Après j'embarque sur l'AGREABLE (F1226) pendant plus de 6 mois, puis enfin une caïque LES DEUX AMIS (F1332) pendant 3 mois, LA PLAGE (F1261) pour 21 mois, c'est sur ce canot que je deviens novice le 30 octobre 1896 pour mes 16 ans. Mon frère pendant cette période est parti faire son service, il embarque sur un grand croiseur-cuirassé, le Dupuy de Lome. Tant qu'à faire, quand va venir mon tour autant que ce soit sur un grand navire. En fait, il embarque 5 mois après sur le Descartes.

Enfin c'est le grand départ, comme novice, j'embarque le 16 mars 1897 sur le SADI CARNOT (F1519), Trois-mâts Terre Neuvier de Fécamp. Avec ma mère, j'ai préparé depuis plusieurs jours mon sac qui va contenir tous mes biens pour ces 7, 8 ou 9 mois de mer, on ne sait pas. Chaque année ce seront les mêmes préparatifs. J'ai bien touché une avance pour pouvoir acheter un paquetage mais je n'ai pas grand chose de neuf, des vieux effets de mon père et remis à ma taille vont faire l'affaire.On verra après ma première paie. J'ai désigné comme ayant-droit ma mère, c'est elle qui pourra toucher à ma place des avances et sera prévenue au cas où. (Mon grand père échappe, en partie, au sort funeste des mousses de Terre Neuve maltraités par les autres matelots. Les mauvais traitements qui nous font réagir violemment aujourd'hui étaient monnaie courante en cette période, dans toutes les professions et personne ne s'en étonnait venant d'hommes qui les avaient subis dans leurs jeunes années).Un dernier regard et une dernière prière en direction de la chapelle Notre Dame du Salut qui surplombe l'entrée du port de Fécamp et nous voilà parti. Généralement les voiliers mettent de 24 à 30 jours pour aller à Terre-Neuve mais certains ont mis 12 jours et d'autres 45 jours, voir la carte.
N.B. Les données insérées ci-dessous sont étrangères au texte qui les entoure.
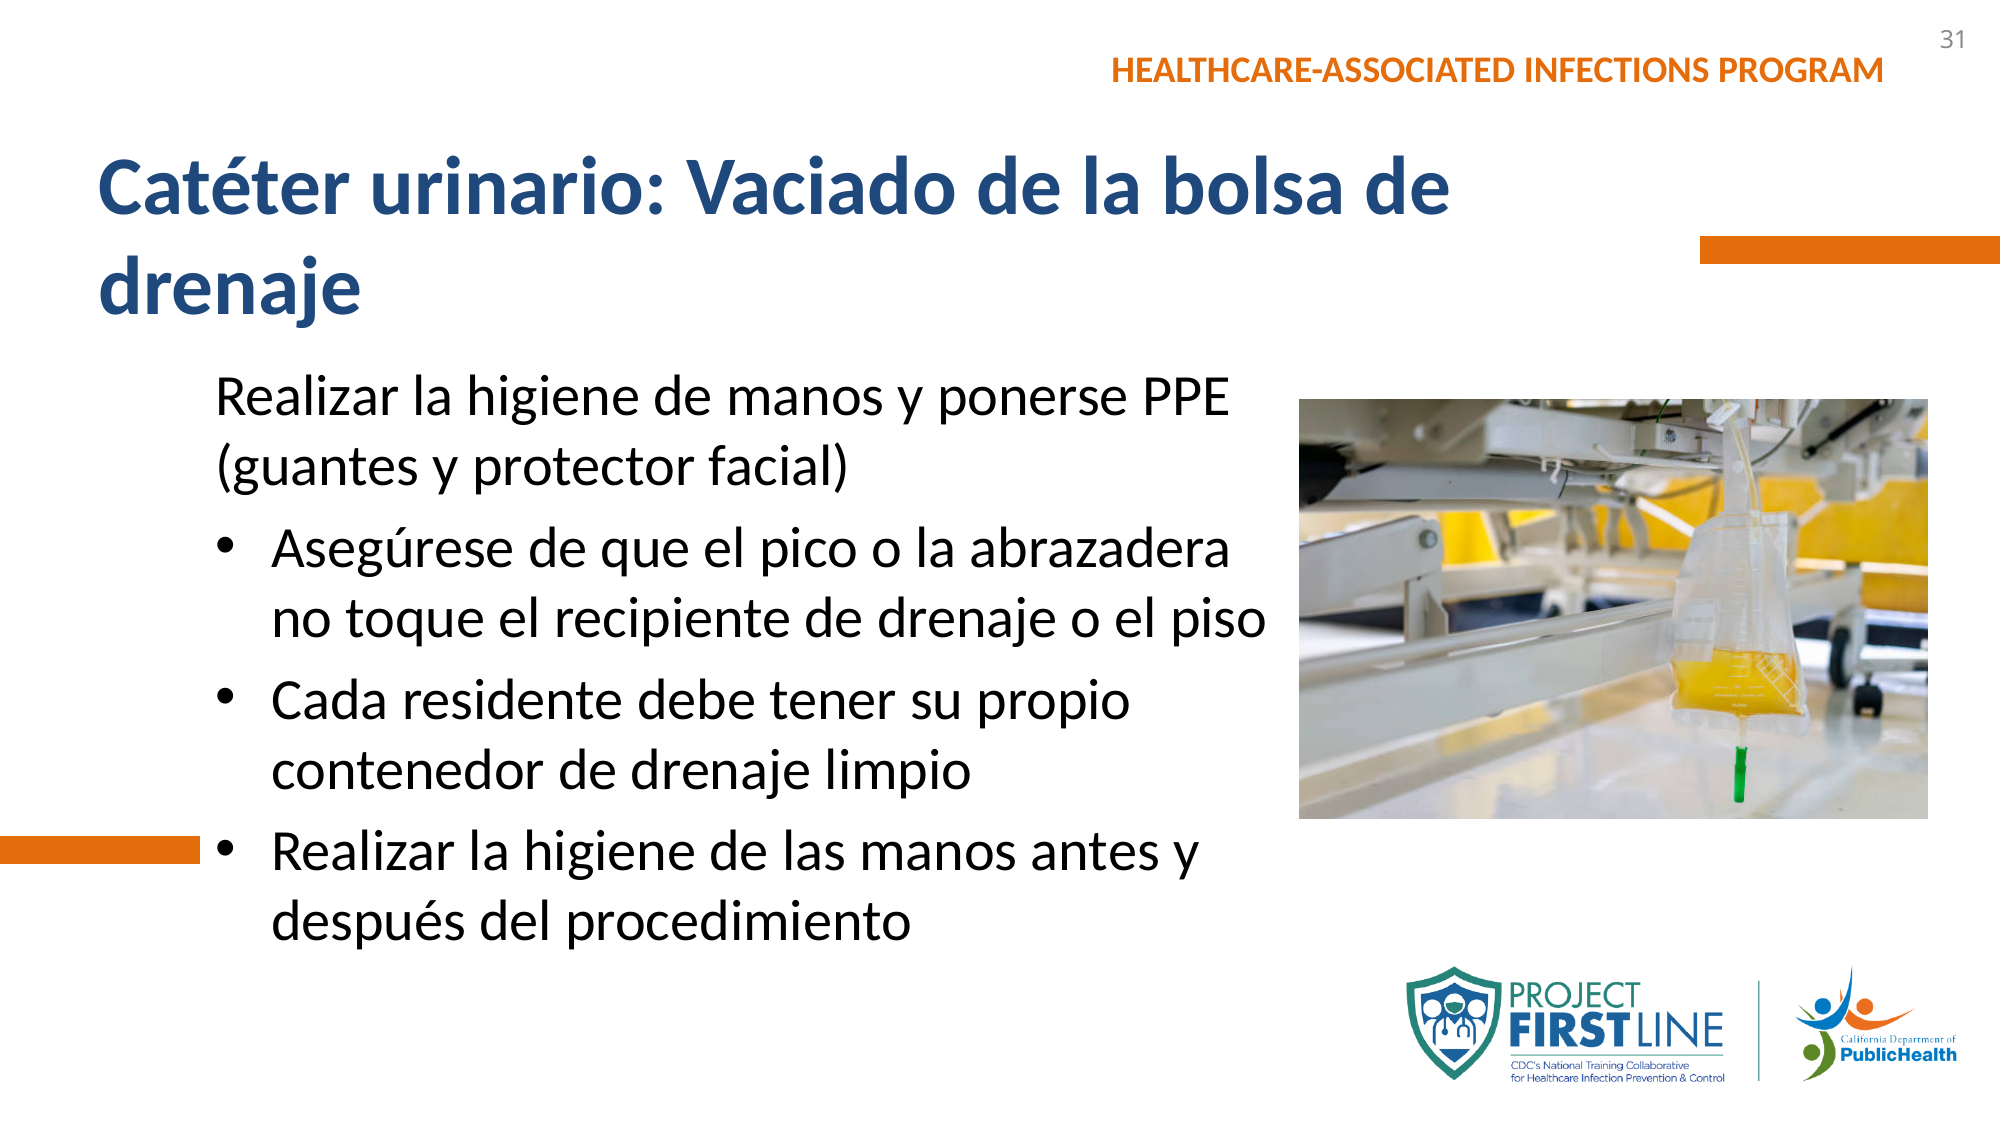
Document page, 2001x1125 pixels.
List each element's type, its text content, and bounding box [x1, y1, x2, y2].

slide_number 31 [1866, 10, 1984, 71]
list Realizar la higiene de manos y ponerse PPE (guantes y protector facial) Asegúrese de que el pico o la abrazadera no toque el recipiente de drenaje o el piso Cada residente debe tener su propio contenedor de drenaje limpio Realizar la higiene de las manos antes y después del procedimiento [200, 350, 1300, 1011]
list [1299, 399, 1928, 819]
title Catéter urinario: Vaciado de la bolsa de drenaje [83, 137, 1700, 325]
picture [1357, 932, 2000, 1125]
De retour après 8 mois et 9 jours de campagne, j'embarque sur le SAINT JEAN BAPTISTE (F1433) puis le SAINTE MARIE MARTHE (F1534) d'Yport pour les marées d'hiver. Le printemps 1898 me verra embarquer sur le LOUISE (F1235), un autre trois-mâts de Fécamp pour une nouvelle campagne à Terre Neuve qui nous emmènera jusqu'au 15 novembre 1898 où nous reverrons Fécamp après 7 mois et 15 jours de campagne. C'est à son bord que je deviens un matelot à part entière. Ca ne m'empêche pas de finir la campagne en lavant la morue comme les autres novices.

  Louise sortant de Fécamp sous voiles

source Max Lemaitre
 

J 'embarque pour la saison d'hiver de nouveau sur le SAINTE MARIE MARTHE d'Yport, le SAINT ELME (F1260) d'Yport, le PERSEVERANT caïque d'Yport (F1429).

Le 13 mars 1900, j'embarque sur le trois-mâts MESANGE (F1196) de Fécamp comme matelot. J'y retrouve mon frère Pierre, je suis son avant de doris. Partis plus tard de Fécamp nous y reviennont aussi plus tard, Nous livrons notre morue à Pauillac (Gironde) où mon frère débarque, il prend le train pour Fécamp. Je reste à bord et nous reverrons les falaises normandes que le 22 décembre 1900. Il était temps pour un peu nous aurions fêté Noël en mer. Je n'ai pas le temps de trouver un embarquement pour l'hiver, d'autant que j'attends mon départ pour le service.

 

  Sur les bancs, la remontée des lignes

collection personnelle

Cette année là, on dit que nous étions 2 000 sur 62 voiliers à partir de Fécamp pour Terre Neuve. Les patrons de pêche ont ratissé la campagne pour compléter les équipages. Des hommes venus de tous les villages environnants, Yport, Froberville, Senneville, Saint Pierre en Port, de Saint Valéry à Etretat, ont embarqués. Des cultivateurs ont abandonnés leur ferme qu'ils retrouveront après 8 mois de campagne.

C'est à Yport que me parvient l'avis de partir au service. Comme tout inscrit maritime de Normandie, je ferai ce service dans la Marine Nationale à Cherbourg , que je rejoins le 1er Janvier 1901.